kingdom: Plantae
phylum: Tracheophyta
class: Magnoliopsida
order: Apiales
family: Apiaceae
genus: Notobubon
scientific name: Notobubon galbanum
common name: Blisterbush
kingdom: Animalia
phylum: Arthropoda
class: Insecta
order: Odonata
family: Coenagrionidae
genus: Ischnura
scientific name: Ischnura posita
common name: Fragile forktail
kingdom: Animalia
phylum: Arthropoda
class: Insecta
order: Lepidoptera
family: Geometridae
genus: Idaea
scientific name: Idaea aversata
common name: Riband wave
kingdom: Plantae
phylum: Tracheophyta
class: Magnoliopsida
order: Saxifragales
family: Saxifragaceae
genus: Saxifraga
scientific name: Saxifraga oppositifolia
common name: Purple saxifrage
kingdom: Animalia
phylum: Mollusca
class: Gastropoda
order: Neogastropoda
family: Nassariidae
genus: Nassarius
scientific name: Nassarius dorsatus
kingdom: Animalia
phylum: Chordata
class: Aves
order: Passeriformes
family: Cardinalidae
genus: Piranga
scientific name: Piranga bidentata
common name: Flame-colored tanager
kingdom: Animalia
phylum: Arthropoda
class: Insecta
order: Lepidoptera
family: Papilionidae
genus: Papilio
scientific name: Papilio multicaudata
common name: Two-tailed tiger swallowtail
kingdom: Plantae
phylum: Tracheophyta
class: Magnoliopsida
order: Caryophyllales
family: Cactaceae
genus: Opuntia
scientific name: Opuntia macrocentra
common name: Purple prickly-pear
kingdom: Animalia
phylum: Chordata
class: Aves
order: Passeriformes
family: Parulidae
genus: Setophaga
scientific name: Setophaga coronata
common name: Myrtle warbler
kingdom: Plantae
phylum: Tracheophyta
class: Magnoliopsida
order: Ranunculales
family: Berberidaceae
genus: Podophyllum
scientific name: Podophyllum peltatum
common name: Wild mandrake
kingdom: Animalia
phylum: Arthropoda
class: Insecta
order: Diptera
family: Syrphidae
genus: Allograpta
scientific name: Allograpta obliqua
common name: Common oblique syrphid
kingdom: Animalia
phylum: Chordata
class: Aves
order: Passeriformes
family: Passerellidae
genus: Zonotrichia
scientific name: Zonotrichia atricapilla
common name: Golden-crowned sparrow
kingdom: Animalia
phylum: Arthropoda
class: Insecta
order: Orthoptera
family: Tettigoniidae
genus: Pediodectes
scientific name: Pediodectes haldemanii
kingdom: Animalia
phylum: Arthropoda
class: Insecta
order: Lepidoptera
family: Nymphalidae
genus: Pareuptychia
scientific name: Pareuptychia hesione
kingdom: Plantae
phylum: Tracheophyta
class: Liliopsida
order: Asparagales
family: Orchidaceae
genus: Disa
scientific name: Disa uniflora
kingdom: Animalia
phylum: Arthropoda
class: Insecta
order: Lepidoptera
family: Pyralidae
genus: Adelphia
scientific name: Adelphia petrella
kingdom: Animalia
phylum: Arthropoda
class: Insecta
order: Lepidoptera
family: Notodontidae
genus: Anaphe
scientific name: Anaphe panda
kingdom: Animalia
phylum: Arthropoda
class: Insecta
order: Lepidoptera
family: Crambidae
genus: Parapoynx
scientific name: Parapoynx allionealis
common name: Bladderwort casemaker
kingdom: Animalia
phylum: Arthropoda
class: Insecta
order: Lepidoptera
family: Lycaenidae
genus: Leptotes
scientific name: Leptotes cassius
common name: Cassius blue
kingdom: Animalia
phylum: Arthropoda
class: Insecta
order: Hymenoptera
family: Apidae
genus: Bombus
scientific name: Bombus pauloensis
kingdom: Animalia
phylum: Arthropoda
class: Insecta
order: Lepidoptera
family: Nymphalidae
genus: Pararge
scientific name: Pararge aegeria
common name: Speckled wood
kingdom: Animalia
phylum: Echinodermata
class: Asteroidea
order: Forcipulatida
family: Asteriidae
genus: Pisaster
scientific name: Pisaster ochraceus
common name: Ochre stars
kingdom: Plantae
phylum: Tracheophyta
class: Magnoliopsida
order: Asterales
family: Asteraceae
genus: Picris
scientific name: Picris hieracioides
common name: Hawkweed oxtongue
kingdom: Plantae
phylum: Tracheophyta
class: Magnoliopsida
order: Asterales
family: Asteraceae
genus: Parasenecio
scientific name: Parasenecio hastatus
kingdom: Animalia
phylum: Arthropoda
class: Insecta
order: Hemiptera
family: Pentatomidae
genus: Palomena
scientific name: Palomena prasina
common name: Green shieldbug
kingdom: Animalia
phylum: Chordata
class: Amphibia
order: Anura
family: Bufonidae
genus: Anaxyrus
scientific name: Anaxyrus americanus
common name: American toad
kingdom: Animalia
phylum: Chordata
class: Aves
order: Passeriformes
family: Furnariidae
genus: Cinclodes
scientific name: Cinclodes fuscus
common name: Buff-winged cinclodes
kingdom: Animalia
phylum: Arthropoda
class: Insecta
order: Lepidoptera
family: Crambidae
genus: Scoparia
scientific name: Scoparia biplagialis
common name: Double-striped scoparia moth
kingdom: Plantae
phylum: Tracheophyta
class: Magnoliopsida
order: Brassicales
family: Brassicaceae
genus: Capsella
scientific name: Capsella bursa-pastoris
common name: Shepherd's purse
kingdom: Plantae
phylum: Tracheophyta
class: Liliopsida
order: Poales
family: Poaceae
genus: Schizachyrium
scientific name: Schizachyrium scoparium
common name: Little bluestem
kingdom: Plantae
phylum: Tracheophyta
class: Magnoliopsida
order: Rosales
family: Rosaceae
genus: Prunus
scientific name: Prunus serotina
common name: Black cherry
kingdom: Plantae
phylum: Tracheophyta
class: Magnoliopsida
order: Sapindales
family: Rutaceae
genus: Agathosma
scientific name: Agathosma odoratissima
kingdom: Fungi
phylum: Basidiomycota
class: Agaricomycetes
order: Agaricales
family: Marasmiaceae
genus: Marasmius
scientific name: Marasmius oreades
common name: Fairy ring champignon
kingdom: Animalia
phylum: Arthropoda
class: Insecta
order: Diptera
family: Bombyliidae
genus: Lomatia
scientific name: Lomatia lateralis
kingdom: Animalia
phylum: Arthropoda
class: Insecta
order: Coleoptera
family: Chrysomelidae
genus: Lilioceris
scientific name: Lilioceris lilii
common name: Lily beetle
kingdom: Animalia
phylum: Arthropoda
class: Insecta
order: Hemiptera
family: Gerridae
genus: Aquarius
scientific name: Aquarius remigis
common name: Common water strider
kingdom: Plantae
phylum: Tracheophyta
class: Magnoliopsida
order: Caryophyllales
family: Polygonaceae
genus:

### The problem
Copy the data above word for word, from its first line through the line that contains "family: Papilionidae", including that line.

### Task response
kingdom: Plantae
phylum: Tracheophyta
class: Magnoliopsida
order: Apiales
family: Apiaceae
genus: Notobubon
scientific name: Notobubon galbanum
common name: Blisterbush
kingdom: Animalia
phylum: Arthropoda
class: Insecta
order: Odonata
family: Coenagrionidae
genus: Ischnura
scientific name: Ischnura posita
common name: Fragile forktail
kingdom: Animalia
phylum: Arthropoda
class: Insecta
order: Lepidoptera
family: Geometridae
genus: Idaea
scientific name: Idaea aversata
common name: Riband wave
kingdom: Plantae
phylum: Tracheophyta
class: Magnoliopsida
order: Saxifragales
family: Saxifragaceae
genus: Saxifraga
scientific name: Saxifraga oppositifolia
common name: Purple saxifrage
kingdom: Animalia
phylum: Mollusca
class: Gastropoda
order: Neogastropoda
family: Nassariidae
genus: Nassarius
scientific name: Nassarius dorsatus
kingdom: Animalia
phylum: Chordata
class: Aves
order: Passeriformes
family: Cardinalidae
genus: Piranga
scientific name: Piranga bidentata
common name: Flame-colored tanager
kingdom: Animalia
phylum: Arthropoda
class: Insecta
order: Lepidoptera
family: Papilionidae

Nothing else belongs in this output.